Maybe it helps to think of the multiprocessor as a vector processing unit which is 16 floats wide. (Or 3 for the sake of the example…) So you have the data structure:

x x x y y y z z z

For example you want to calculate z = x + y. What happens is:

  • thread 1 wants array[0], thread 2 wants array[1], thread 3 wants array[2]. MP reads floats 0,1,2 (that’s one block, cool, we can do it fast).

  • every thread gets to its next instruction, we read a[2], a[3] and a[4]. Can be read in one block again.

  • etc.

By the way, AOS is better for sequential cores with caches. SOA is really bad here:

  • let’s do task 1. read a[0]. (cache thinks we’ll need something around there next, maybe 1 or 2? but no) read a[3], then write a[6]. Lots of cache misses.

  • same with task 2.

  • etc.

So to respond to your question: you don’t access completely different blocks at the same time. And it doesn’t really count what you do sequentially (from a multiprocessor point of view). Or not without optimizations I don’t yet know about :)

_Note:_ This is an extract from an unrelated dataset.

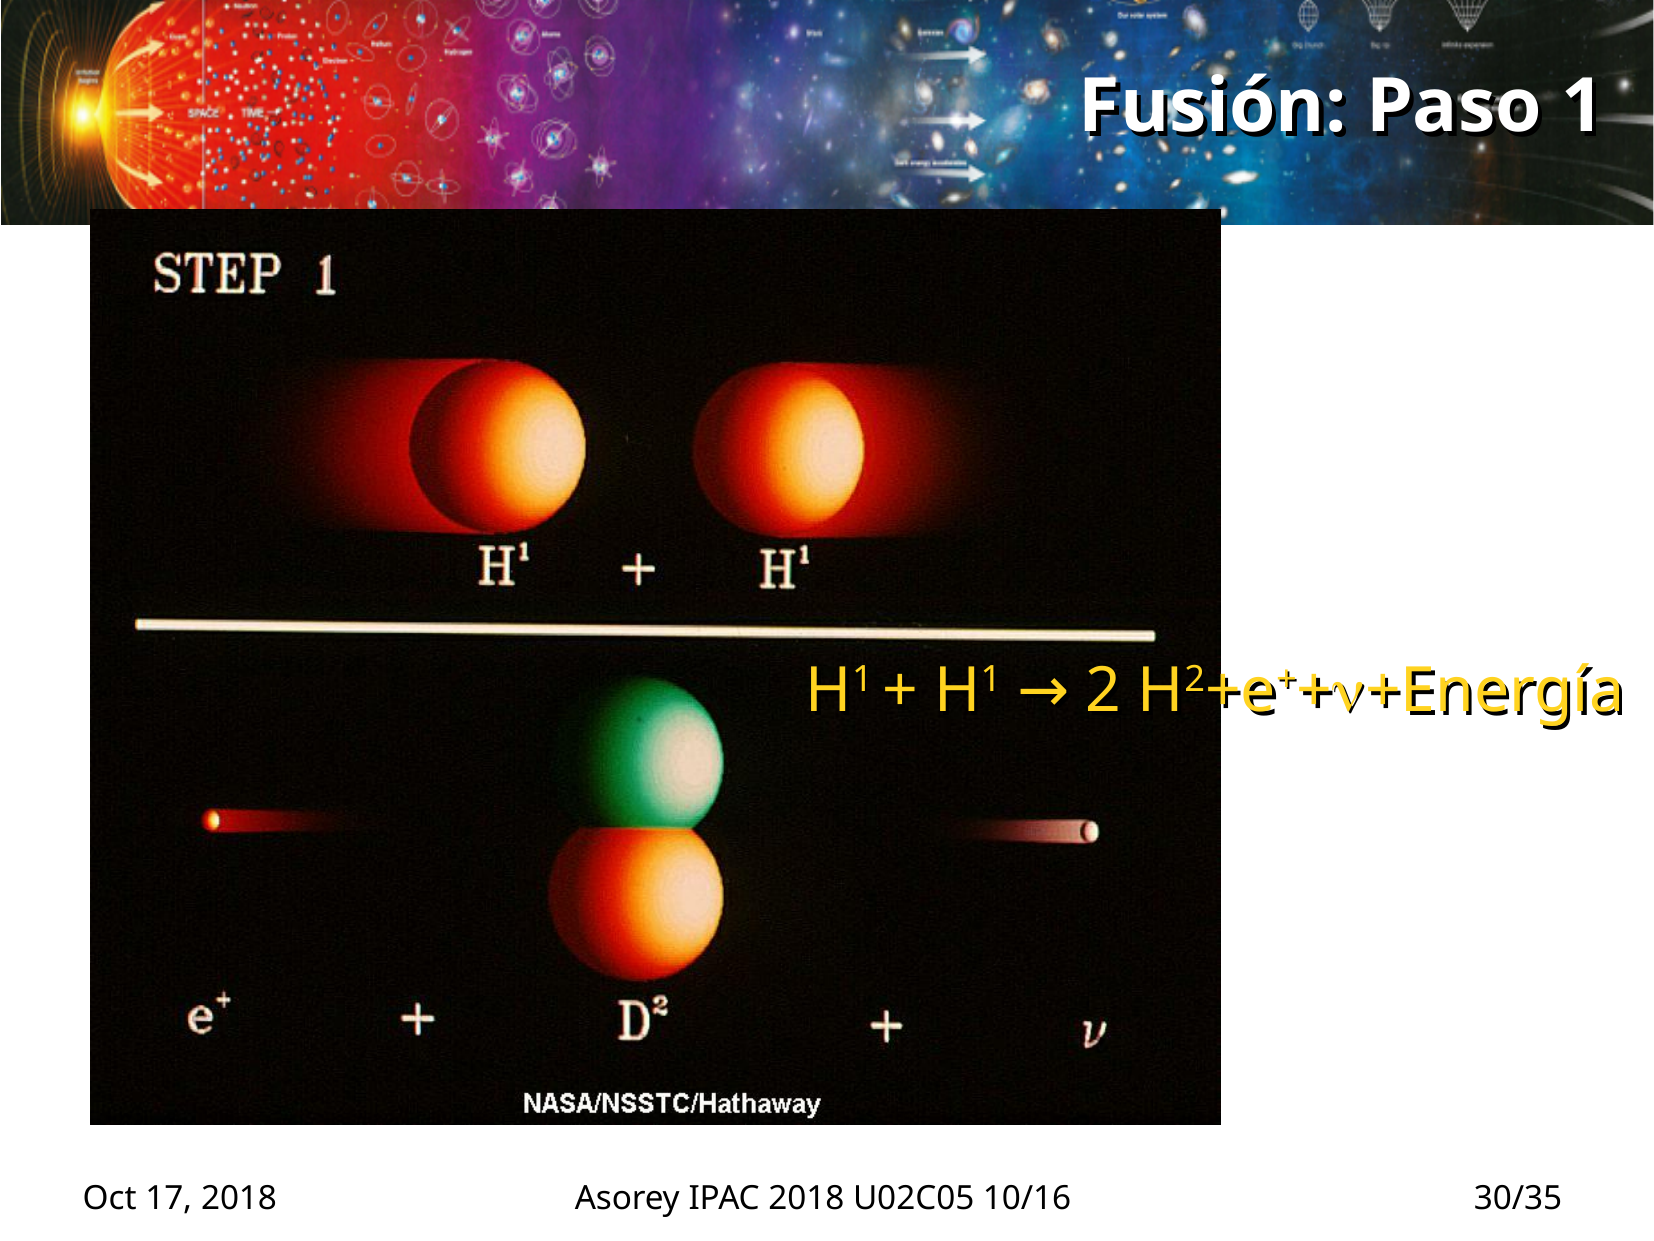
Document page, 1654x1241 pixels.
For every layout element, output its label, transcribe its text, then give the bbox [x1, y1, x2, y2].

list H1 + H1 → 2 H2+e++n+Energía [735, 645, 1651, 751]
picture [1, 0, 1654, 1126]
title Fusión: Paso 1 [45, 15, 1606, 191]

For float4s… I wouldn’t think it’s a good idea to read an array of float4s for the same reason if you have better alternatives, but it’s still better than reading random floats if you’ve got no correlation in what your threads do. (A typical example I can remember is a kernel for processing text strings, each thread a different one.)

float, float2 and float4 (or equivalent structures aligned to 32, 64 and 128 bits) are all coalesced and can be accessed with near peak bandwidth. A float3, if there ever was one, would not be properly aligned though. Anything higher than 4 will cause lower performance.

The Programming Guide touches on this, you can look up “coalescing”.